*** Opening SOURCE PASSAGE ***

Skip to content

Baseline Inventory

Snapshot of repository state before Phase 0 restructuring. Produced by executing Step 1 of AGENT_INSTRUCTIONS.md.


1. Repository Overview

  • Branch: main
  • Commits: 1 (af00114 PUMA)
  • Python runtime declared: 3.11 (Dockerfile)
  • Package layout: flat — no src/puma/ package yet; code lives in src/ (scripts) and agents/ (agent stubs)
  • No pyproject.toml — dependencies managed via requirements.txt only

2. Directory Structure

puma/
├── agents/                  # Agent stubs (LangGraph-style, not functional)
│   ├── __init__.py
│   ├── code_generator_agent.py
│   ├── estimation_agent.py
│   ├── orchestrator.py
│   ├── reviewer_agent.py
│   ├── tester_agent.py
│   └── triage_agent.py
├── assets/                  # Static assets
├── data/                    # Runtime datasets (gitignored partially)

*** Closing SOURCE PASSAGE ***
*** Opening LISTED RECORDS ***

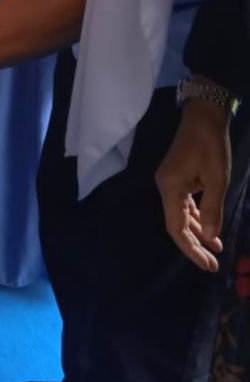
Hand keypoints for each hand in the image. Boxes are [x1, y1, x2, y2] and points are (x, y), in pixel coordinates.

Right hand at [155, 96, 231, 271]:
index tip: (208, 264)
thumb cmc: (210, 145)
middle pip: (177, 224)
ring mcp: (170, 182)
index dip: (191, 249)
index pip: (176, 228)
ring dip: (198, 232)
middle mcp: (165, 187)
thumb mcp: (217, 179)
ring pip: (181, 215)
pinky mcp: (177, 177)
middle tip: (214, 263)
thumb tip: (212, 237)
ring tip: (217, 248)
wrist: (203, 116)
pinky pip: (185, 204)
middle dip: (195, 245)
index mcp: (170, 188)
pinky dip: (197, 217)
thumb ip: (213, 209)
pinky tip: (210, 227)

*** Closing LISTED RECORDS ***
*** Opening LISTED RECORDS ***

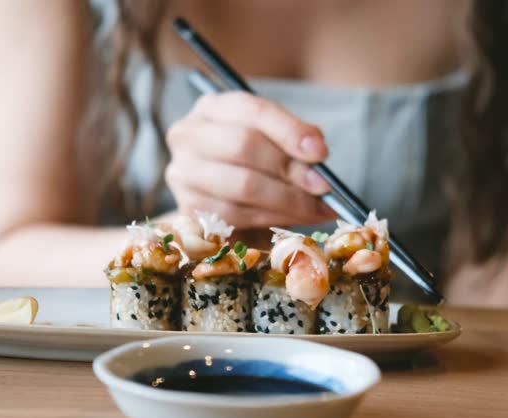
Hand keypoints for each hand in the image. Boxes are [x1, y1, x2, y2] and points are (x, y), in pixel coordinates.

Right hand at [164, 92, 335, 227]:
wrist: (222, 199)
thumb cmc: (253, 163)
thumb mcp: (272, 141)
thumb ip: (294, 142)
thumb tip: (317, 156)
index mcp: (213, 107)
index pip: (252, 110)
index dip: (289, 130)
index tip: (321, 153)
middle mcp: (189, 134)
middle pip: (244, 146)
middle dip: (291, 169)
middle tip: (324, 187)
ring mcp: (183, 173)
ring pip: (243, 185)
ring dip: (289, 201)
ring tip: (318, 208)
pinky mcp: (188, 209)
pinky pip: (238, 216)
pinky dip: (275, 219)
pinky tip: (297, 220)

*** Closing LISTED RECORDS ***

EXERCISE 1:
Reproduce the part of the baseline inventory that opens with the words containing "Baseline Inventory" and closes with "agents/ (agent stubs)".
EXERCISE 2:
Pick up the repository baseline inventory after the last entry shown and continue it.
The lines above have no connection to the baseline inventory.

ANSWER BOX 1:
Baseline Inventory

Snapshot of repository state before Phase 0 restructuring. Produced by executing Step 1 of AGENT_INSTRUCTIONS.md.


1. Repository Overview

  • Branch: main
  • Commits: 1 (af00114 PUMA)
  • Python runtime declared: 3.11 (Dockerfile)
  • Package layout: flat — no src/puma/ package yet; code lives in src/ (scripts) and agents/ (agent stubs)

ANSWER BOX 2:
│   ├── jira_balanced_200.csv   — 200 balanced Jira issues (4 classes × 50)
│   ├── tawos_clean.csv          — TAWOS cleaned (story points, project col)
│   └── tawos_raw.csv            — TAWOS raw
├── db/                      # TAWOS SQL dump
│   └── TAWOS.sql
├── reports/                 # Benchmark reports (figures deleted)
│   └── summary_report.json
├── results/                 # Evaluation outputs
│   ├── benchmark_history.csv
│   ├── estimation_cache.json
│   ├── evaluation_log.txt
│   ├── triage_cache.json
│   ├── triage_metrics.json          — F1-macro=0.5087 (mistral:7b)
│   └── triage_metrics_mistral_7b.json
├── scripts/
│   ├── create_jira_data.py   — Jira dataset builder (external URLs broken)
│   ├── download_datasets.py  — Dataset downloader
│   └── run_all_models.sh     — Multi-model benchmark runner
├── specs/                   # Existing specs (minimal)
│   ├── architecture.md
│   ├── constitution.md
│   ├── estimation-agent.spec.md
│   ├── triage-agent.spec.md
│   └── prompts/
├── src/                     # Core evaluation scripts (flat, not a package)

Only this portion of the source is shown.